Пелагея Стрепетова (Беньяш) - страница 11

В Полиной передаче мавр не был страшен, а только невыносимо печален. Мальчик заливался слезами теперь уже не от боязни, а от сочувствия. А Поля часами рассказывала об истории доверчивого и чистого черного человека, играла по памяти целые сцены трагедии.

Стрепетова видела Олдриджа еще и в «Макбете», и в «Шейлоке». Но ничто не могло сравниться с «Отелло». Впечатления от него заслонили все другие события. Все тускнело рядом с лавиной чужого горя, обрушенной на детское сознание. Переживая очередную обиду, а в них, при остроте восприимчивости, никогда недостатка не было, Поля видела себя всеми отвергнутым негритянским подростком.

Эта способность полного внутреннего переселения в мир другого человека осталась одним из главных свойств ее артистической индивидуальности. Ее слияние с жизнью и ощущениями театральных персонажей достигало такой абсолютности, что многим казалось мистикой. Но мистической была разве только сила воображения.


Когда в Нижний Новгород приехала на гастроли Любовь Павловна Никулина-Косицкая, ей было тридцать пять лет и она достигла зенита славы. Она играла «Материнское благословение», «Простушку и воспитанную», «Не в свои сани не садись», Офелию в «Гамлете». Но лучшей и самой значительной ее ролью оставалась Катерина в «Грозе» Островского. Современники считали ее идеальнейшей Катериной русской сцены.
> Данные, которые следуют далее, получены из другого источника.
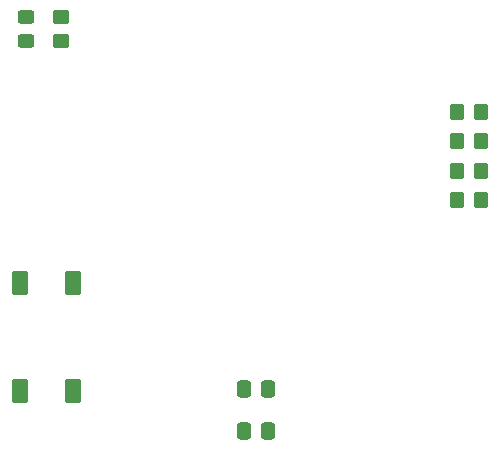
<source format=gbr>
%TF.GenerationSoftware,KiCad,Pcbnew,9.0.5*%
%TF.CreationDate,2026-02-02T17:22:04-08:00*%
%TF.ProjectId,Display device,44697370-6c61-4792-9064-65766963652e,rev?*%
%TF.SameCoordinates,Original*%
%TF.FileFunction,Paste,Top*%
%TF.FilePolarity,Positive*%
%FSLAX46Y46*%
G04 Gerber Fmt 4.6, Leading zero omitted, Abs format (unit mm)*
G04 Created by KiCad (PCBNEW 9.0.5) date 2026-02-02 17:22:04*
%MOMM*%
%LPD*%
G01*
G04 APERTURE LIST*
G04 Aperture macros list*
%AMRoundRect*
0 Rectangle with rounded corners*
0 $1 Rounding radius*
0 $2 $3 $4 $5 $6 $7 $8 $9 X,Y pos of 4 corners*
0 Add a 4 corners polygon primitive as box body*
4,1,4,$2,$3,$4,$5,$6,$7,$8,$9,$2,$3,0*
0 Add four circle primitives for the rounded corners*
1,1,$1+$1,$2,$3*
1,1,$1+$1,$4,$5*
1,1,$1+$1,$6,$7*
1,1,$1+$1,$8,$9*
0 Add four rect primitives between the rounded corners*
20,1,$1+$1,$2,$3,$4,$5,0*
20,1,$1+$1,$4,$5,$6,$7,0*
20,1,$1+$1,$6,$7,$8,$9,0*
20,1,$1+$1,$8,$9,$2,$3,0*%
G04 Aperture macros list end*
%ADD10RoundRect,0.250000X-0.450000X0.800000X-0.450000X-0.800000X0.450000X-0.800000X0.450000X0.800000X0*%
%ADD11RoundRect,0.250000X-0.350000X-0.450000X0.350000X-0.450000X0.350000X0.450000X-0.350000X0.450000X0*%
%ADD12RoundRect,0.250000X0.450000X-0.350000X0.450000X0.350000X-0.450000X0.350000X-0.450000X-0.350000X0*%
%ADD13RoundRect,0.250000X0.450000X-0.325000X0.450000X0.325000X-0.450000X0.325000X-0.450000X-0.325000X0*%
%ADD14RoundRect,0.250000X-0.337500X-0.475000X0.337500X-0.475000X0.337500X0.475000X-0.337500X0.475000X0*%
G04 APERTURE END LIST*
D10*
%TO.C,SW1*%
X118000000Y-103500000D03*
X118000000Y-112600000D03*
X113500000Y-103500000D03*
X113500000Y-112600000D03*
%TD*%
D11*
%TO.C,R5*%
X150500000Y-89000000D03*
X152500000Y-89000000D03*
%TD*%
%TO.C,R4*%
X150500000Y-91500000D03*
X152500000Y-91500000D03*
%TD*%
%TO.C,R3*%
X150500000Y-94000000D03*
X152500000Y-94000000D03*
%TD*%
%TO.C,R2*%
X150500000Y-96500000D03*
X152500000Y-96500000D03*
%TD*%
D12*
%TO.C,R1*%
X116975000Y-83000000D03*
X116975000Y-81000000D03*
%TD*%
D13*
%TO.C,D1*%
X113975000Y-83025000D03*
X113975000Y-80975000D03*
%TD*%
D14*
%TO.C,C2*%
X132425000Y-116000000D03*
X134500000Y-116000000D03*
%TD*%
%TO.C,C1*%
X132425000Y-112500000D03*
X134500000Y-112500000D03*
%TD*%
M02*

</source>
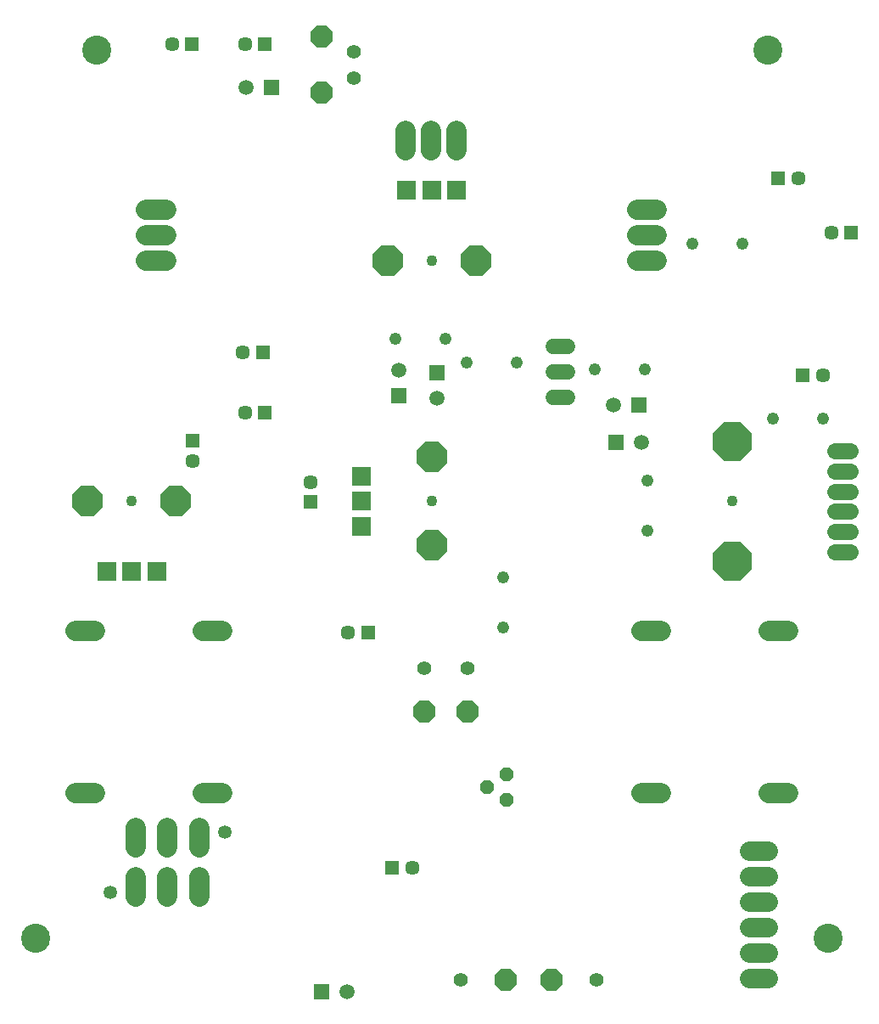
<source format=gbr>
G04 EAGLE Gerber X2 export*
%TF.Part,Single*%
%TF.FileFunction,Soldermask,Bot,1*%
%TF.FilePolarity,Positive*%
%TF.GenerationSoftware,Autodesk,EAGLE,9.2.2*%
%TF.CreationDate,2019-03-12T13:45:35Z*%
G75*
%MOMM*%
%FSLAX34Y34*%
%LPD*%
%INSoldermask Bottom*%
%AMOC8*
5,1,8,0,0,1.08239X$1,22.5*%
G01*
%ADD10C,1.244600*%
%ADD11R,1.451600X1.451600*%
%ADD12C,1.451600*%
%ADD13C,1.509600*%
%ADD14R,1.509600X1.509600*%
%ADD15C,2.051600*%
%ADD16P,2.446851X8X112.500000*%
%ADD17R,1.981200X1.981200*%
%ADD18P,3.357141X8X292.500000*%
%ADD19C,1.101600*%
%ADD20P,2.446851X8X22.500000*%
%ADD21P,2.446851X8X202.500000*%
%ADD22C,1.609600*%
%ADD23P,4.233877X8X292.500000*%
%ADD24C,1.981200*%
%ADD25C,1.351600*%
%ADD26C,2.901600*%
%ADD27P,1.539592X8X112.500000*%
%ADD28C,1.401600*%
%ADD29P,3.357141X8X202.500000*%
%ADD30C,2.057400*%
%ADD31P,3.357141X8X112.500000*%
%ADD32C,1.524000*%


D10*
X513722Y384460D03*
X513722Y434460D03*
D11*
X812551Y635345D03*
D12*
X832551Y635345D03*
D11*
X273939Y658477D03*
D12*
X253939Y658477D03*
D10*
X782905Y592749D03*
X832905Y592749D03*
X527562Y648635D03*
X477562Y648635D03*
D11*
X321794Y509377D03*
D12*
X321794Y529377D03*
D11*
X788182Y832407D03*
D12*
X808182Y832407D03*
D11*
X861071Y777583D03*
D12*
X841071Y777583D03*
D10*
X604711Y641405D03*
X654711Y641405D03*
D11*
X276089Y598484D03*
D12*
X256089Y598484D03*
D10*
X657859Y530638D03*
X657859Y480638D03*
D11*
X203425Y570566D03*
D12*
X203425Y550566D03*
D11*
X378902Y378804D03*
D12*
X358902Y378804D03*
D11*
X276037Y965820D03*
D12*
X256037Y965820D03*
D11*
X403109Y144963D03*
D12*
X423109Y144963D03*
D11*
X203287Y965665D03*
D12*
X183287Y965665D03*
D13*
X357957Y20706D03*
D14*
X332557Y20706D03*
D13*
X256960Y923048D03*
D14*
X282360Y923048D03*
D15*
X106250Y218850D02*
X86750Y218850D01*
X86750Y381150D02*
X106250Y381150D01*
X213750Y218850D02*
X233250Y218850D01*
X233250Y381150D02*
X213750Y381150D01*
D16*
X515874Y32854D03*
X561679Y32854D03*
D15*
X778750Y381150D02*
X798250Y381150D01*
X798250Y218850D02*
X778750Y218850D01*
X671250Y381150D02*
X651750Y381150D01*
X651750Y218850D02*
X671250Y218850D01*
D17*
X168000Y440000D03*
X143000Y440000D03*
X118000Y440000D03*
D18*
X187000Y510000D03*
X99000Y510000D03*
D19*
X143000Y510000D03*
D20*
X332290Y918003D03*
D21*
X332290Y973295D03*
D22*
X844462Y539996D02*
X859542Y539996D01*
X859542Y559996D02*
X844462Y559996D01*
X844462Y459996D02*
X859542Y459996D01*
X859542Y519996D02*
X844462Y519996D01*
X844462Y499996D02*
X859542Y499996D01*
X859542Y479996D02*
X844462Y479996D01*
D23*
X742002Y569996D03*
X742002Y449996D03*
D19*
X742002Y509996D03*
D24*
X759298Y161666D02*
X778094Y161666D01*
X778094Y136266D02*
X759298Y136266D01*
X759298Y110866D02*
X778094Y110866D01*
X778094Y85466D02*
X759298Y85466D01*
X759298Y60066D02*
X778094Y60066D01*
X778094Y34666D02*
X759298Y34666D01*
D15*
X146800Y115500D02*
X146800Y135000D01*
X178800Y135000D02*
X178800Y115500D01*
X210800Y115500D02*
X210800Y135000D01*
X210800Y165000D02*
X210800Y184500D01*
X178800Y184500D02*
X178800Y165000D01*
X146800Y165000D02*
X146800Y184500D01*
D25*
X121800Y120000D03*
X235800Y180000D03*
D26*
X108000Y960000D03*
X778000Y960000D03*
D10*
X702253Y766759D03*
X752253Y766759D03*
D27*
X516971Y237414D03*
X497921Y224714D03*
X516971Y212014D03*
D26*
X47000Y74500D03*
X838000Y74500D03*
D28*
X364520Y958431D03*
X364520Y932359D03*
X606469Y32854D03*
X471084Y32854D03*
D13*
X409773Y641036D03*
D14*
X409773Y615636D03*
D13*
X447437Y612644D03*
D14*
X447437Y638044D03*
D13*
X651406Y568795D03*
D14*
X626006Y568795D03*
D13*
X623884Y605694D03*
D14*
X649284Y605694D03*
D10*
X406382Y672032D03*
X456382Y672032D03*
D17*
X372500Y535000D03*
X372500Y510000D03*
X372500Y485000D03*
D29*
X442500Y554000D03*
X442500Y466000D03*
D19*
X442500Y510000D03*
D20*
X477780Y300331D03*
X435292Y300368D03*
D28*
X477780Y343701D03*
X434855Y343370D03*
D30*
X647613Y800970D02*
X667171Y800970D01*
X667171Y775570D02*
X647613Y775570D01*
X647613Y750170D02*
X667171Y750170D01*
X177171Y800970D02*
X157613Y800970D01*
X157613Y775570D02*
X177171Y775570D01*
X177171Y750170D02*
X157613Y750170D01*
X416592Y860109D02*
X416592Y879667D01*
X441992Y879667D02*
X441992Y860109D01*
X467392Y860109D02*
X467392Y879667D01*
D17*
X467500Y820000D03*
X442500Y820000D03*
X417500Y820000D03*
D31*
X486500Y750000D03*
X398500Y750000D03*
D19*
X442500Y750000D03*
D32*
X563798Y613850D02*
X578022Y613850D01*
X578022Y639250D02*
X563798Y639250D01*
X563798Y664650D02*
X578022Y664650D01*
M02*

</source>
Вся горькая боль за русских женщин, замученных, запоротых, загубленных, была вылита Островским в «Грозе». Никулина-Косицкая не отделяла себя от этих женщин. Печальница народного горя, она приносила на сцену и раздольную ширь русского характера, и стон женской души. Она привлекала не отточенным сценическим мастерством, не умелым распределением красок, не силой театральных страстей, а подлинностью, задушевностью, сердечным пламенем.

И сердце, обливаясь кровью,
Чужою скорбию болит… —

писал Некрасов. Скорбью обливалось и сердце исполнительницы, и сердца ее зрителей. Самой благодарной и самой взволнованной из них была Поля Стрепетова.

Она стояла в тесных кулисах, не замечая ни размалеванных декораций, ни чадной копоти, ни знакомых нижегородских актеров. Она задыхалась от слез и от боли за Катерину, и от растущей любви к этой невысокой полноватой женщине с каштановыми, гладко причесанными волосами. И от странного и счастливого предчувствия, что она сама непременно должна играть Катерину.

Через шесть лет Никулина-Косицкая умерла, так и не узнав, что как раз в год ее смерти на самарской сцене впервые выступила в «Грозе» еще совсем безвестная юная Стрепетова. Она считала себя последовательницей Никулиной-Косицкой и стала преемницей ее славы.